In 1980 and 1981, I participated in an unauthorized online discussion forum sneakily hosted on the Indiana University Wrubel Computing Center mainframes. The forum, and the application, was called “Note,” and was written in 1977 or 1978 by then eighth-grade graduate Greg Travis.

In 2003, the younger brother of a fellow participant unearthed some hard-copy printouts of forum activity dating to August 1980 and posted the transcripts, along with commentary from Note creator Greg Travis, to Something Awful.

Fellow Note veteran Eric Sinclair passed the link along to me, and I have been corresponding with Greg, Eric, and others from Note over the past week or so. Greg did not keep his code – written in assembly language, natch – and wishes it was still around.

Independence Day

Endzone was the livejournal of SF writer Tom Disch, a master of dystopian SF and a treasured early reading companion of mine. The books that I remember best are 334 and Camp Concentration. Appropriately, he also executed the novelization of The Prisoner.

His perfect cynicism and hopeless view of the human condition are certainly the aspects of his work that remain with me most resonantly. Whenever I have returned to these works, I have always found myself chuckling in appreciation of the perfect blackness of the worlds he wrote of.

He ended his own life on Independence Day.

Rex Bob Lowenstein

Listening to a fifteen-year old cassette of a friend’s old aircheck – hm, maybe even older than fifteen years, can’t recall if it’s a WQAX or WFHB show – I was amused by the song Rex Bob Lowenstein, by artist unknown, but possibly Mark Germino.

I started to try to figure out whose song it was and the search results I was getting made no sense. It seems like possibly the song was originated by Germino but covered by a not-that-name Flying Burrito Brothers reunion outfit.
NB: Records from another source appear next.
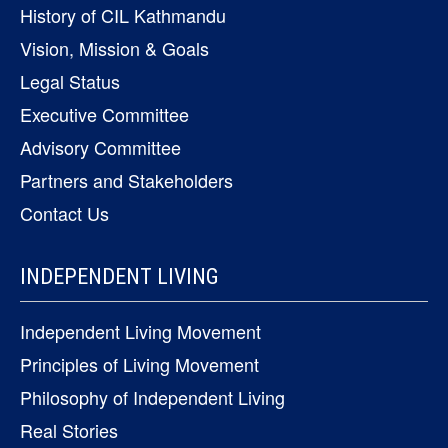
History of CIL Kathmandu
Vision, Mission & Goals
Legal Status
Executive Committee
Advisory Committee
Partners and Stakeholders
Contact Us
INDEPENDENT LIVING
Independent Living Movement
Principles of Living Movement
Philosophy of Independent Living
Real Stories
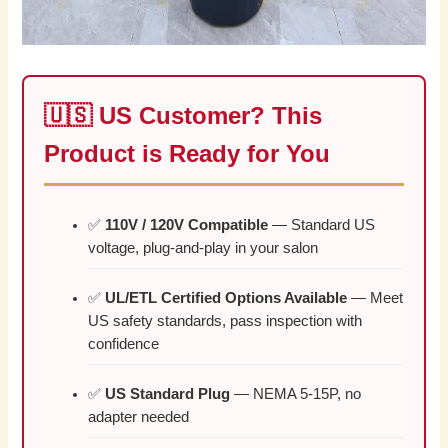
🇺🇸 US Customer? This
Product is Ready for You
✅
110V / 120V Compatible
— Standard US
voltage, plug-and-play in your salon
✅
UL/ETL Certified Options Available
— Meet
US safety standards, pass inspection with
confidence
✅
US Standard Plug
— NEMA 5-15P, no
adapter needed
No-one’s blogged it or posted a live version so I was defeated in my quest to do an aural comparison and share a link.

I did find the lyrics, so, um, make up your own damn tune.

Hear it

From that Hoosier 60s band blog, on my first sweep through it I found a bunch of cools pics and band names but a sad lack of great sounds! This June 2007 post highlighting a side by the Tribu-terrys is the best I’ve come up with so far.

I did think it was interesting that many of the other sides seem to bear out my thesis of a ‘midwestern fatalism’ grounding Hoosier pop. There were at least two I previewed lamenting the loss of draftees in Vietnam, but specifically not protesting that loss. One of the songs was called ‘Necessary Evil.’

Eventually I suppose I’ll get all OCD on the audio and see if I can pull stats out. Not tonight.

“But he would not stop screaming.”

The New Yorker’s fiction issue includes a longish, elegantly written tale of the baby-trade which interweaves themes of new life, death and loss, sex, and the things we Americans do in service of our desires. It seems unlikely that the piece, written in the form of a companion’s memoir of the expedition to Addis to save some tot or other, oh that one will do, from darkest Afric, is intended to prompt identification in the reader with, respectively, the child or the Alzheimer’s afflicted and now-passed hubby. It’s aggravating to learn I can’t share it with you.

I have spent my life between worlds, and imagine that will continue interminably until terminated. Friends, you have no idea of the distance I keep.

3312

Since I know at least two of the authors in the series, and love the idea, I suppose I should really man up on 33 1/2.